Flood-Fly Catcher Invention


… I got to talking with an elder but still very agile gentleman, 74 year old Kent Thompson, who said he is a scientific mind that is bored easily with silly conversation. He is always thinking higher and deeper about things that other people take for granted. A trained mechanic, Mr. Thompson says he has received training also in hydraulics, as well as a stint at the Zamorrano agricultural center in Honduras. He was trained in mechanics under an expatriate, Rick Bell, who was at the time the engineer for B.E.C. He also worked for a number of years at Big Falls, along with Godwin Hulse, who is now a Minister of Government. When they experienced some hydraulics problems, a gentleman came down from Wisconsin and conducted training for him in hydraulics.

Mr. Thompson has invented a contraption which he hasn’t named yet, but he thinks it is a unique and very useful piece of equipment that could cut feed costs tremendously in aquaculture.

He has built a small pond (about a tenth of an acre) on his land in St. Paul’s Bank where he grows some Tilapia, and his idea came from his observation of the many flood flies that always swarm at night during particular phases of the moon. Knowing that fish often feed on various fly larvae, it occurred to him that if he could design something to capture a large number of these insects that are attracted to any light around the pond, he could use them as a supplement to the expensive pellet feed he has to purchase for his Tilapia.

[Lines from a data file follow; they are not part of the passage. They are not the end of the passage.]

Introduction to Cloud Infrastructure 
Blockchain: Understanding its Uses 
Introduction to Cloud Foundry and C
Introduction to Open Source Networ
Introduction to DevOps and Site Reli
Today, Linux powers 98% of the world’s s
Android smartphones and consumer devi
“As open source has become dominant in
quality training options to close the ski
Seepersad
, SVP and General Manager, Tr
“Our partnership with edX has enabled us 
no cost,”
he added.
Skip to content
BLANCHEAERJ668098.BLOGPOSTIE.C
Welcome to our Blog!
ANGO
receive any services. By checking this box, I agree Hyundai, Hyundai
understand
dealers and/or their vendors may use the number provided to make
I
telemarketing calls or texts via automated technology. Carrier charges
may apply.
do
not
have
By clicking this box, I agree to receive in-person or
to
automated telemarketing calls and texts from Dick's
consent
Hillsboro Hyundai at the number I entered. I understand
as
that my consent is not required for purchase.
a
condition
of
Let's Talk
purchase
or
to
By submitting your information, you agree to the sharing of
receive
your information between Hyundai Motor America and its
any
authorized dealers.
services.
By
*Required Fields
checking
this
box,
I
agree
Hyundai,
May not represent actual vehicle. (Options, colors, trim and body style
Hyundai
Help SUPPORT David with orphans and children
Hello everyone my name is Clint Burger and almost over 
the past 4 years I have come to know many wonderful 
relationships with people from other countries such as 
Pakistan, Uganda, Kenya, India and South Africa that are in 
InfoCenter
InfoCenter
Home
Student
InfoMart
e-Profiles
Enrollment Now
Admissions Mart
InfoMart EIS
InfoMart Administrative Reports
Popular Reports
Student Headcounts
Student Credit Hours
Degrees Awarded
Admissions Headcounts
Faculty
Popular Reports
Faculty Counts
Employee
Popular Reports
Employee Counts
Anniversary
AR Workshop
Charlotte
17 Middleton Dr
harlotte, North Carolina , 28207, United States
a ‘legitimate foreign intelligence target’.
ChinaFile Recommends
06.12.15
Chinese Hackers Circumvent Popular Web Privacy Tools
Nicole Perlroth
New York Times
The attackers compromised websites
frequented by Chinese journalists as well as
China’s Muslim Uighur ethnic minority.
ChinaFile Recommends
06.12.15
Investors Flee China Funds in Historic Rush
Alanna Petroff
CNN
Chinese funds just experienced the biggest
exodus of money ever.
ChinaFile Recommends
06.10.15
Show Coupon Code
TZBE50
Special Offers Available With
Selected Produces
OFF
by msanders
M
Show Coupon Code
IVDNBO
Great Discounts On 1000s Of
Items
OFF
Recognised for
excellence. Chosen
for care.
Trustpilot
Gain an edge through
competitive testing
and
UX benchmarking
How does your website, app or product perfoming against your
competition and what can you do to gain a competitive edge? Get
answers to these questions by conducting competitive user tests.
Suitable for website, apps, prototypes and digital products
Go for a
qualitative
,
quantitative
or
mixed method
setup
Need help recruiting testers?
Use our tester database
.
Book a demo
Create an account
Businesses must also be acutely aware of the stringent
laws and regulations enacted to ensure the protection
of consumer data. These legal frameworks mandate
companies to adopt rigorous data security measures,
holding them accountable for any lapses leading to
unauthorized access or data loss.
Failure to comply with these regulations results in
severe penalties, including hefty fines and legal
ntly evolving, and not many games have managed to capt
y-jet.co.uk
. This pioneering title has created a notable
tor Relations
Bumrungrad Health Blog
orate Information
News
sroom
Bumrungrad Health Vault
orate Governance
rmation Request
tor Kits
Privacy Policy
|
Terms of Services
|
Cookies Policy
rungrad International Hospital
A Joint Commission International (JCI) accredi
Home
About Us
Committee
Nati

Putting his mechanical knowledge and experience, as well as his fertile imagination to work, Mr. Thompson has designed and built a very interesting yet simple piece of equipment that he says is capable of capturing over 50 pounds of flood flies in one night. All it uses for energy are a couple flashlight batteries to allow the specially positioned light fixture to attract the swarming flies into a metallic cone that tunnels them toward an empty crocus bag at the narrow end. The whole two-part structure, about eight feet long, is made of sheet metal; and he says that at night when he turns on the light, sets the canopy cover at the correct angle, and adjusts the interior lens to focus the light beam towards the narrow end of the cone, the flies come zeroing in by the thousands to fill the crocus bag as many as ten times a night.